WORK INSTRUCTION: The following data has a line with "G04 #@! TO.C,R16*" and a line with "X166850000Y-86980000D03*". Write out exactly those lines and all the lines between them.

DATA SHOWN:
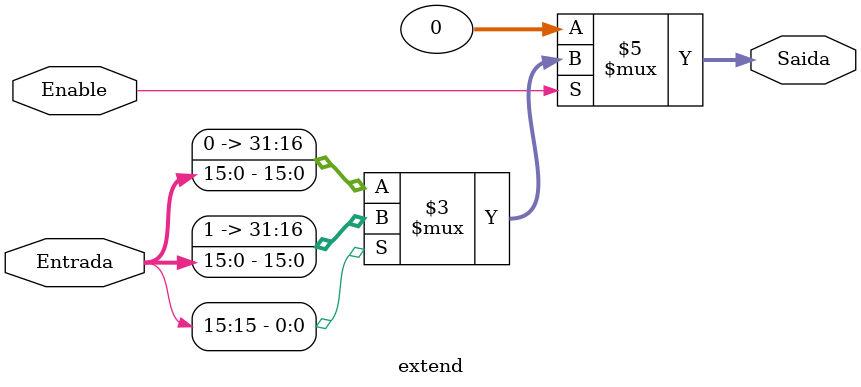
<source format=v>
module extend (
	input  [15:0] Entrada,
	output reg [31:0] Saida,
	input Enable
);

	always @(*)begin
		Saida <= 32'd0;
		if(Enable) begin
			if(Entrada[15])begin
				Saida <= {16'd65535,Entrada[15:0]};//Preenche os 16 MSB com 1's
			end
			else begin
				Saida <= {16'd0,Entrada[15:0]};//Preenche os 16 MSB com 0's
			end
		end
	end
	
endmodule	
</source>
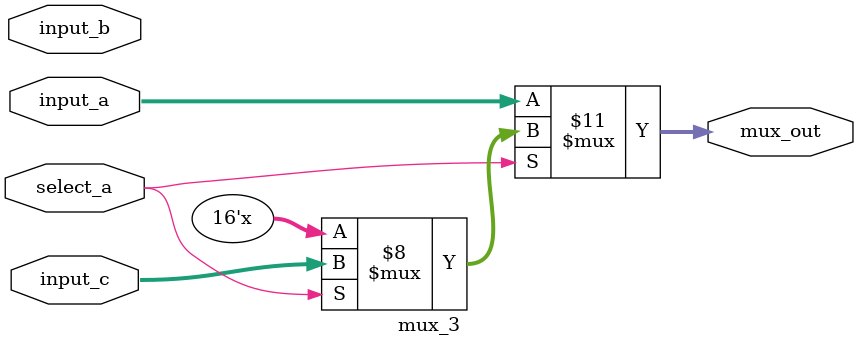
<source format=v>
module mux_3
  #(
   parameter integer DATA_W = 16
   )(
      input  wire [DATA_W-1:0] input_a,
      input  wire [DATA_W-1:0] input_b,
      input  wire [DATA_W-1:0] input_c,
      input  wire              select_a,
      output reg  [DATA_W-1:0] mux_out
   );

   always@(*)begin
      if(select_a == 2'b00)begin
         mux_out = input_a;
      end else if(select_a == 2'b10) begin
         mux_out = input_b;
      end else begin
         mux_out = input_c;
      end
   end
endmodule


</source>
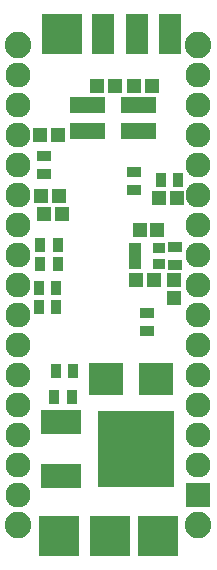
<source format=gbs>
G04 #@! TF.GenerationSoftware,KiCad,Pcbnew,(5.0.0-3-g5ebb6b6)*
G04 #@! TF.CreationDate,2018-09-16T20:00:54+02:00*
G04 #@! TF.ProjectId,Nano_Lambda,4E616E6F5F4C616D6264612E6B696361,rev?*
G04 #@! TF.SameCoordinates,Original*
G04 #@! TF.FileFunction,Soldermask,Bot*
G04 #@! TF.FilePolarity,Negative*
%FSLAX46Y46*%
G04 Gerber Fmt 4.6, Leading zero omitted, Abs format (unit mm)*
G04 Created by KiCad (PCBNEW (5.0.0-3-g5ebb6b6)) date Sunday, 16 September 2018 at 20:00:54*
%MOMM*%
%LPD*%
G01*
G04 APERTURE LIST*
%ADD10C,2.127200*%
%ADD11R,2.127200X2.127200*%
%ADD12C,2.250000*%
%ADD13R,1.197560X1.197560*%
%ADD14R,1.200000X1.150000*%
%ADD15R,1.060400X0.806400*%
%ADD16R,1.300000X0.900000*%
%ADD17R,0.900000X1.300000*%
%ADD18R,1.050000X1.460000*%
%ADD19R,2.900000X2.700000*%
%ADD20R,1.900000X3.400000*%
%ADD21R,3.400000X3.400000*%
%ADD22R,3.448000X2.051000*%
%ADD23R,6.496000X6.496000*%
G04 APERTURE END LIST*
D10*
G04 #@! TO.C,XA1*
X163690000Y-97500000D03*
X163690000Y-94960000D03*
X163690000Y-92420000D03*
X163690000Y-89880000D03*
X163690000Y-87340000D03*
X163690000Y-84800000D03*
X163690000Y-82260000D03*
X163690000Y-79720000D03*
X163690000Y-77180000D03*
X163690000Y-74640000D03*
X163690000Y-72100000D03*
X163690000Y-69560000D03*
X163690000Y-67020000D03*
X163690000Y-64480000D03*
X163690000Y-61940000D03*
X178930000Y-61940000D03*
X178930000Y-64480000D03*
X178930000Y-67020000D03*
X178930000Y-69560000D03*
X178930000Y-72100000D03*
X178930000Y-74640000D03*
X178930000Y-77180000D03*
X178930000Y-79720000D03*
X178930000Y-82260000D03*
X178930000Y-84800000D03*
X178930000Y-87340000D03*
X178930000Y-89880000D03*
X178930000Y-92420000D03*
X178930000Y-94960000D03*
D11*
X178930000Y-97500000D03*
D12*
X178930000Y-100040000D03*
X163690000Y-100040000D03*
X178930000Y-59400000D03*
X163690000Y-59400000D03*
G04 #@! TD*
D13*
G04 #@! TO.C,D2*
X175601400Y-72370000D03*
X177100000Y-72370000D03*
G04 #@! TD*
G04 #@! TO.C,D3*
X176830000Y-79310700D03*
X176830000Y-80809300D03*
G04 #@! TD*
D14*
G04 #@! TO.C,C5*
X165860000Y-73720000D03*
X167360000Y-73720000D03*
G04 #@! TD*
G04 #@! TO.C,C7*
X173950000Y-75040000D03*
X175450000Y-75040000D03*
G04 #@! TD*
G04 #@! TO.C,C9*
X165640000Y-72210000D03*
X167140000Y-72210000D03*
G04 #@! TD*
G04 #@! TO.C,C11*
X165530000Y-67040000D03*
X167030000Y-67040000D03*
G04 #@! TD*
G04 #@! TO.C,C12*
X175150000Y-79290000D03*
X173650000Y-79290000D03*
G04 #@! TD*
D15*
G04 #@! TO.C,IC1*
X175570000Y-77900000D03*
X175570000Y-76579200D03*
X173538000Y-77239600D03*
X173538000Y-76579200D03*
X173538000Y-77900000D03*
G04 #@! TD*
D16*
G04 #@! TO.C,R1*
X176950000Y-77980000D03*
X176950000Y-76480000D03*
G04 #@! TD*
D17*
G04 #@! TO.C,R2*
X177220000Y-70810000D03*
X175720000Y-70810000D03*
G04 #@! TD*
D16*
G04 #@! TO.C,R7*
X165850000Y-70300000D03*
X165850000Y-68800000D03*
G04 #@! TD*
G04 #@! TO.C,R14*
X173500000Y-71680000D03*
X173500000Y-70180000D03*
G04 #@! TD*
D17*
G04 #@! TO.C,R16*
X167010000Y-76290000D03*
X165510000Y-76290000D03*
G04 #@! TD*
G04 #@! TO.C,R17*
X165500000Y-77890000D03*
X167000000Y-77890000D03*
G04 #@! TD*
D16*
G04 #@! TO.C,R19*
X174590000Y-82120000D03*
X174590000Y-83620000D03*
G04 #@! TD*
D17*
G04 #@! TO.C,R20*
X168350000Y-86980000D03*
X166850000Y-86980000D03*
G04 #@! TD*
G04 #@! TO.C,R21*
X166700000Y-89160000D03*
X168200000Y-89160000D03*
G04 #@! TD*
D18*
G04 #@! TO.C,U2*
X173872000Y-66634000D03*
X172922000Y-66634000D03*
X174822000Y-66634000D03*
X174822000Y-64434000D03*
X173872000Y-64434000D03*
X172922000Y-64434000D03*
G04 #@! TD*
G04 #@! TO.C,U3*
X168590000Y-64430000D03*
X169540000Y-64430000D03*
X170490000Y-64430000D03*
X170490000Y-66630000D03*
X168590000Y-66630000D03*
X169540000Y-66630000D03*
G04 #@! TD*
D19*
G04 #@! TO.C,U4*
X171069000Y-87710000D03*
X175369000Y-87710000D03*
G04 #@! TD*
D20*
G04 #@! TO.C,J10*
X176530000Y-58420000D03*
G04 #@! TD*
G04 #@! TO.C,J12*
X170840400Y-58420000D03*
G04 #@! TD*
G04 #@! TO.C,J13*
X173736000Y-58420000D03*
G04 #@! TD*
D21*
G04 #@! TO.C,J6*
X171450000Y-100965000D03*
G04 #@! TD*
G04 #@! TO.C,J2*
X167386000Y-58420000D03*
G04 #@! TD*
G04 #@! TO.C,J4*
X167132000Y-100990400D03*
G04 #@! TD*
G04 #@! TO.C,J7*
X175514000Y-100965000D03*
G04 #@! TD*
D22*
G04 #@! TO.C,U5*
X167259000Y-95885000D03*
D23*
X173609000Y-93599000D03*
D22*
X167259000Y-91313000D03*
G04 #@! TD*
D14*
G04 #@! TO.C,C13*
X174980000Y-62880000D03*
X173480000Y-62880000D03*
G04 #@! TD*
G04 #@! TO.C,C14*
X170330000Y-62880000D03*
X171830000Y-62880000D03*
G04 #@! TD*
D17*
G04 #@! TO.C,R8*
X166910000Y-79990000D03*
X165410000Y-79990000D03*
G04 #@! TD*
G04 #@! TO.C,R9*
X165410000Y-81580000D03*
X166910000Y-81580000D03*
G04 #@! TD*
M02*

</source>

TASK RESULT:
G04 #@! TO.C,R16*
X167010000Y-76290000D03*
X165510000Y-76290000D03*
G04 #@! TD*
G04 #@! TO.C,R17*
X165500000Y-77890000D03*
X167000000Y-77890000D03*
G04 #@! TD*
D16*
G04 #@! TO.C,R19*
X174590000Y-82120000D03*
X174590000Y-83620000D03*
G04 #@! TD*
D17*
G04 #@! TO.C,R20*
X168350000Y-86980000D03*
X166850000Y-86980000D03*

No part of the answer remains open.